**Task description**
Look for "years" in each line of the entries, and return the matching lines.

**Dataset content**
========

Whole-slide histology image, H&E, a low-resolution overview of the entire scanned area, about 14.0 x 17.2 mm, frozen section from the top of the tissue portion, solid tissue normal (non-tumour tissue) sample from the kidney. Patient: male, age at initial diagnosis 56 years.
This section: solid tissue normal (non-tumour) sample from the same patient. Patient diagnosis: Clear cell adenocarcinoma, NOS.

========

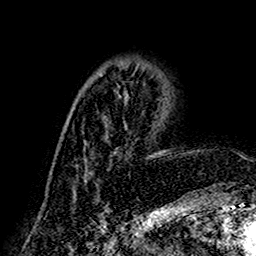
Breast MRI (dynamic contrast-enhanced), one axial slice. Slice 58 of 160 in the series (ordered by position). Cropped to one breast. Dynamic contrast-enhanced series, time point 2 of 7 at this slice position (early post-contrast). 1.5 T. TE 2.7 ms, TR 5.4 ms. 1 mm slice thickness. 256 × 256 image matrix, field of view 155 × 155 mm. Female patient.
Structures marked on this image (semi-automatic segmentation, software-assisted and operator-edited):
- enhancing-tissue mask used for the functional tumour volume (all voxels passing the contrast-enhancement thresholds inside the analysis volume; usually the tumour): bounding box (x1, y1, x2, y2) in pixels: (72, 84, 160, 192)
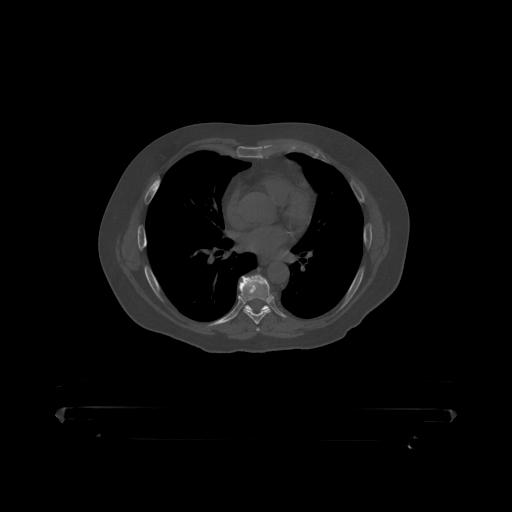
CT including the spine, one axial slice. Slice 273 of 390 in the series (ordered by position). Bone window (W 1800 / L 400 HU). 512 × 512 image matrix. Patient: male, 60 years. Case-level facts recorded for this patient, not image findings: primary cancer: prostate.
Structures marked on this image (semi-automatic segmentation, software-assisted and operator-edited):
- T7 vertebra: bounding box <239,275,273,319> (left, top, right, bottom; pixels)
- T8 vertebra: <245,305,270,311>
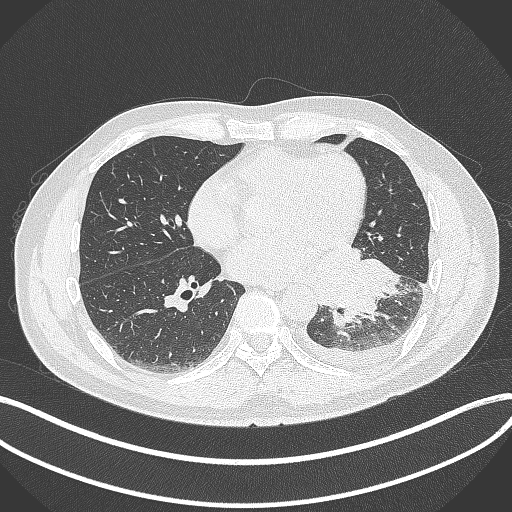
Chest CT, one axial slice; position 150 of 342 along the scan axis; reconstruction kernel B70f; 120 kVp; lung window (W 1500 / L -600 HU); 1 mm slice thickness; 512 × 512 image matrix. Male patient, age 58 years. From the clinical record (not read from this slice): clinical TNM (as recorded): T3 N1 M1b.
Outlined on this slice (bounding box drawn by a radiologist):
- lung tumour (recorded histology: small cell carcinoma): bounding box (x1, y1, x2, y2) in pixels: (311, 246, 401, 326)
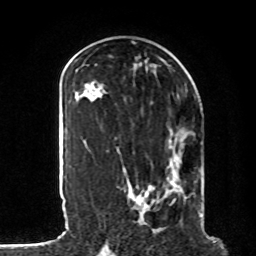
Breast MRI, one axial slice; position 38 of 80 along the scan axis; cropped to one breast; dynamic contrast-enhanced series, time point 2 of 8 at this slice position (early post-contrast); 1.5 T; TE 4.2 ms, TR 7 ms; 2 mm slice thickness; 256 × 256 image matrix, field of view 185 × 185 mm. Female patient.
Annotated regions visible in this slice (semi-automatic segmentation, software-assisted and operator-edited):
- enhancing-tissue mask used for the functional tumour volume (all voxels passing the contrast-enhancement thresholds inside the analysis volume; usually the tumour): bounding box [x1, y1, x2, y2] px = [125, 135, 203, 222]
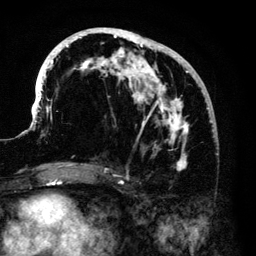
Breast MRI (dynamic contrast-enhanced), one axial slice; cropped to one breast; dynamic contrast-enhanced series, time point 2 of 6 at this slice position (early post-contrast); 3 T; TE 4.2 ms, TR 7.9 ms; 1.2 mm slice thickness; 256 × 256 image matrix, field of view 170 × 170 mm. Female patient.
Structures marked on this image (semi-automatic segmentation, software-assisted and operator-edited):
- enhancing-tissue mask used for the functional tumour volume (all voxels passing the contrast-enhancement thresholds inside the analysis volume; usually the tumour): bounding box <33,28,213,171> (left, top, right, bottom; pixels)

========

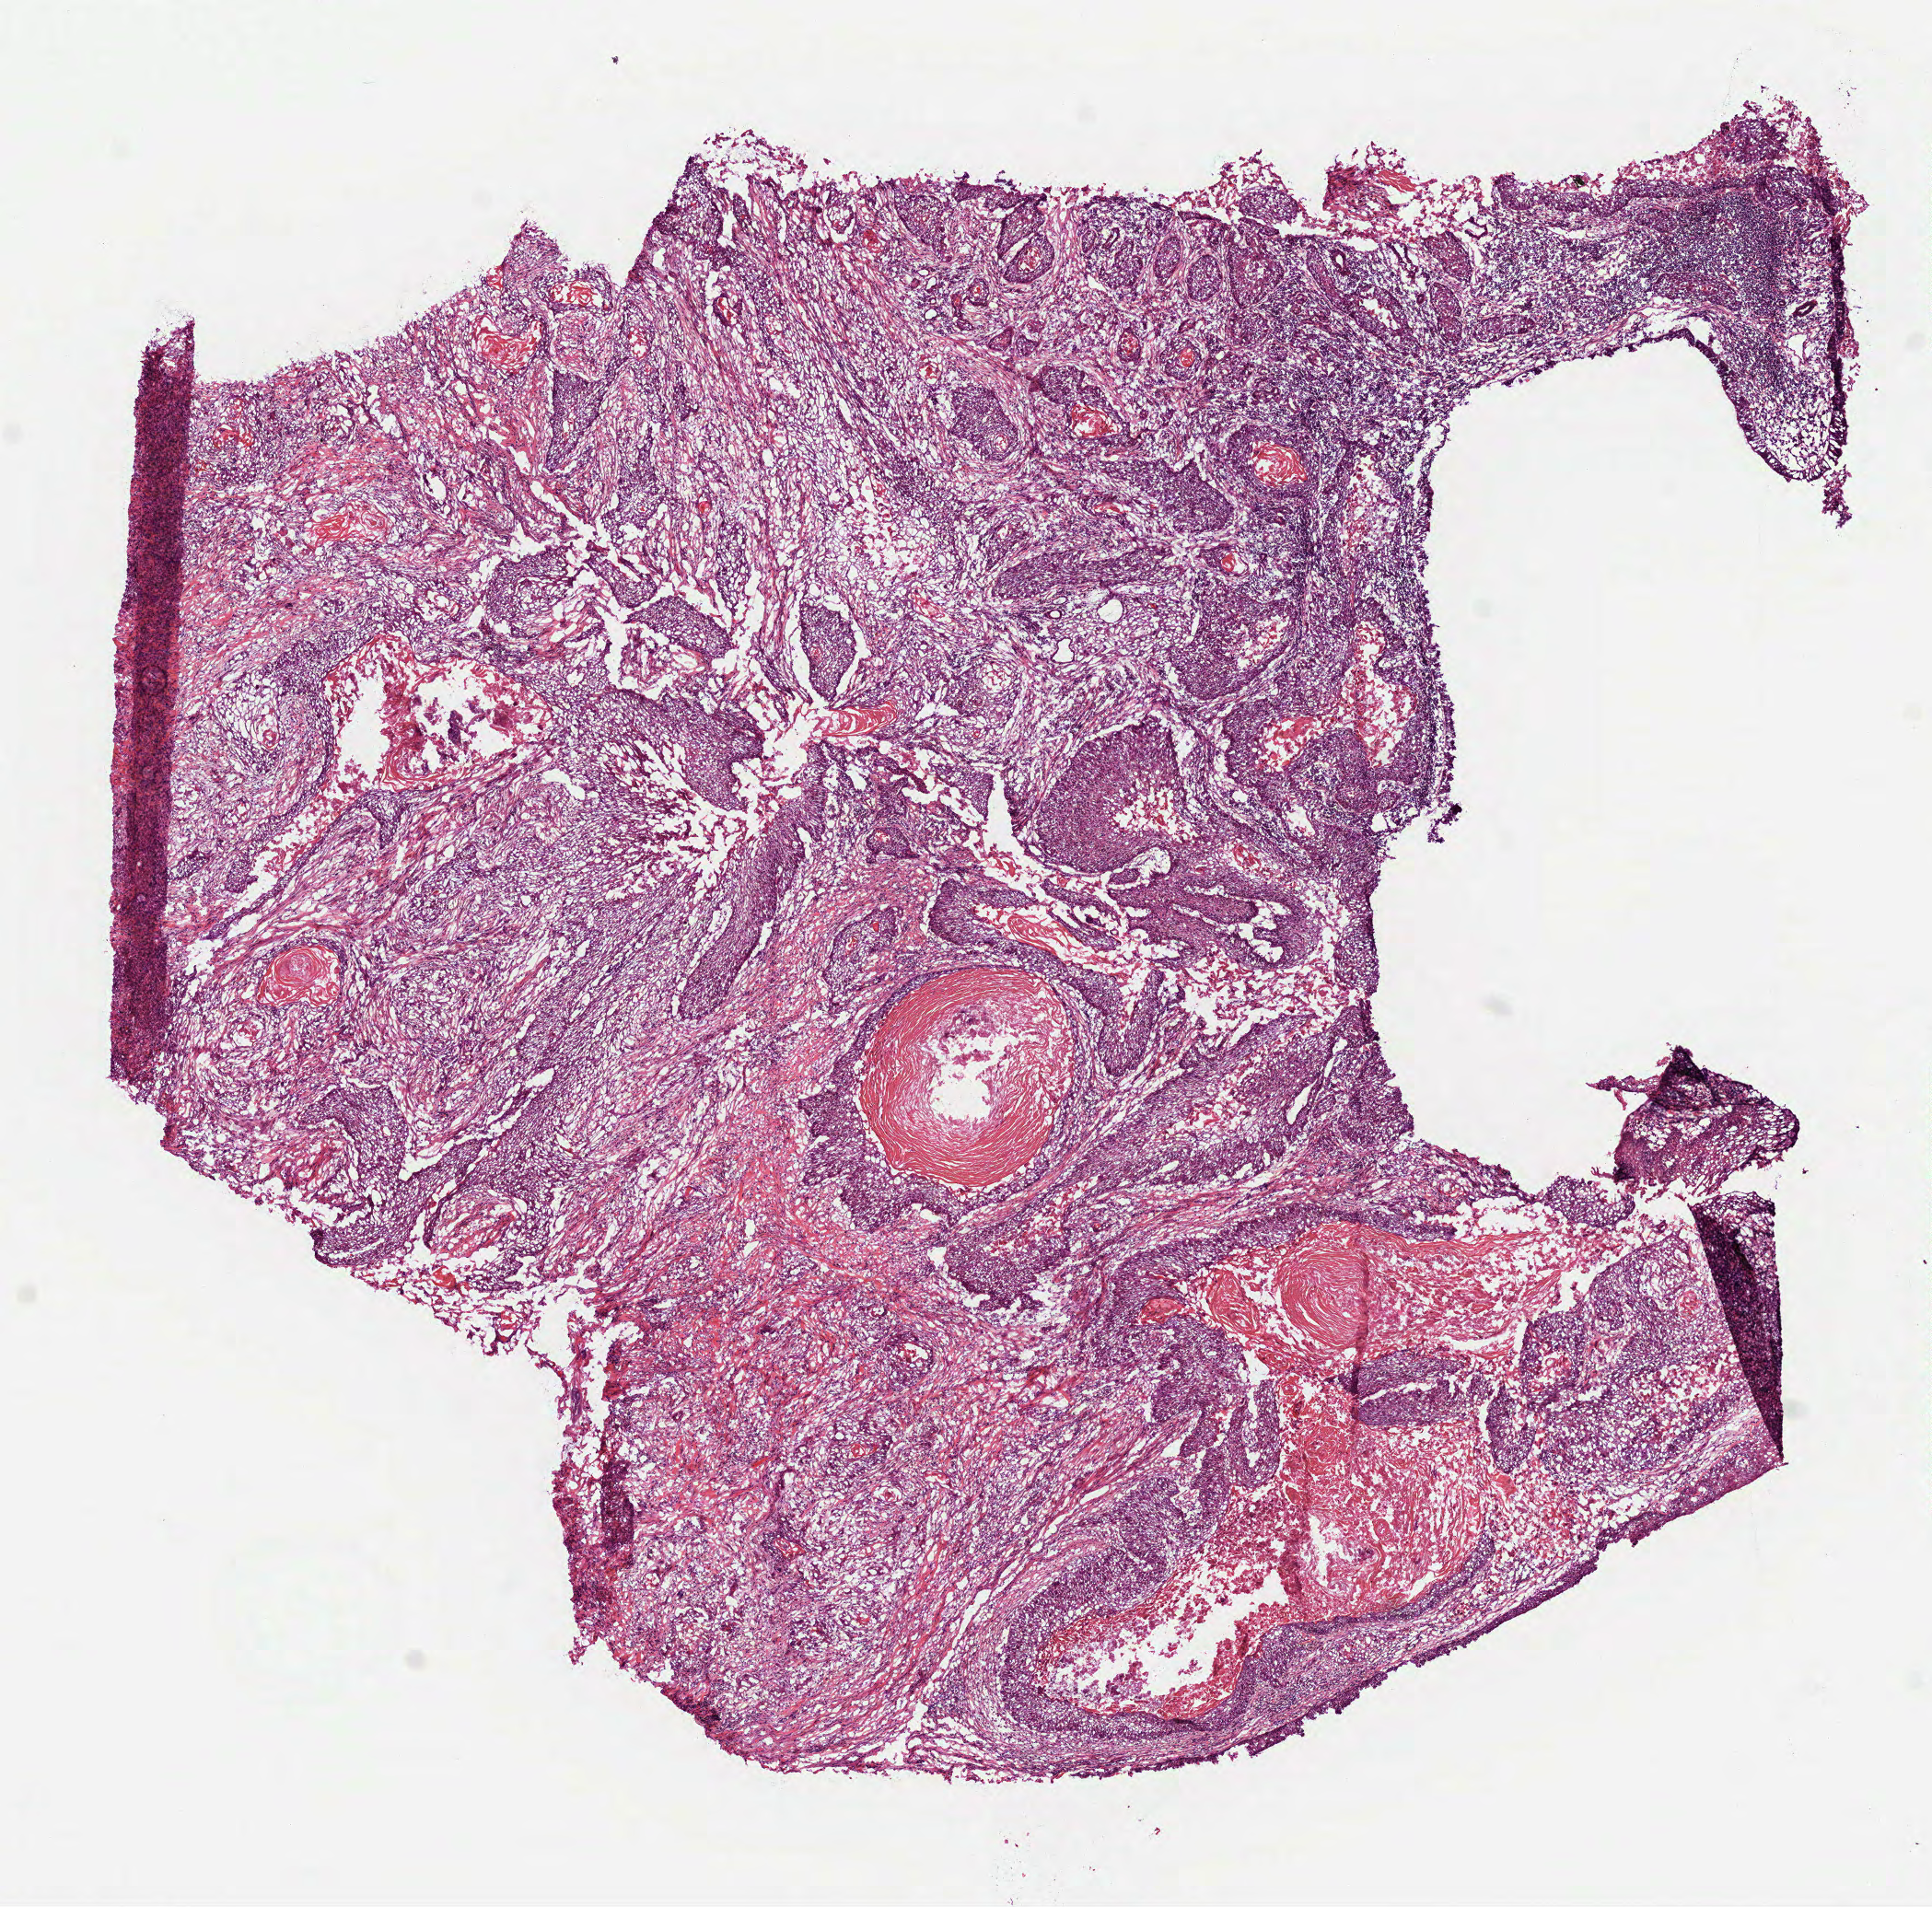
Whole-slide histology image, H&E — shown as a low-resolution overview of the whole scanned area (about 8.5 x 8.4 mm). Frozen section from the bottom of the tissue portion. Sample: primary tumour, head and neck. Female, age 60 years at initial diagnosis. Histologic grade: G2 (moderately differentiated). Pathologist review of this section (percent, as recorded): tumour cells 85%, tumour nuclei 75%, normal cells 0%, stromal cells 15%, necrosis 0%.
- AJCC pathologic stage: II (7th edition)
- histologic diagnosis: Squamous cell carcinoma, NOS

========

**Answer section**
Whole-slide histology image, H&E, a low-resolution overview of the entire scanned area, about 14.0 x 17.2 mm, frozen section from the top of the tissue portion, solid tissue normal (non-tumour tissue) sample from the kidney. Patient: male, age at initial diagnosis 56 years.
CT including the spine, one axial slice. Slice 273 of 390 in the series (ordered by position). Bone window (W 1800 / L 400 HU). 512 × 512 image matrix. Patient: male, 60 years. Case-level facts recorded for this patient, not image findings: primary cancer: prostate.
Chest CT, one axial slice; position 150 of 342 along the scan axis; reconstruction kernel B70f; 120 kVp; lung window (W 1500 / L -600 HU); 1 mm slice thickness; 512 × 512 image matrix. Male patient, age 58 years. From the clinical record (not read from this slice): clinical TNM (as recorded): T3 N1 M1b.
Whole-slide histology image, H&E — shown as a low-resolution overview of the whole scanned area (about 8.5 x 8.4 mm). Frozen section from the bottom of the tissue portion. Sample: primary tumour, head and neck. Female, age 60 years at initial diagnosis. Histologic grade: G2 (moderately differentiated). Pathologist review of this section (percent, as recorded): tumour cells 85%, tumour nuclei 75%, normal cells 0%, stromal cells 15%, necrosis 0%.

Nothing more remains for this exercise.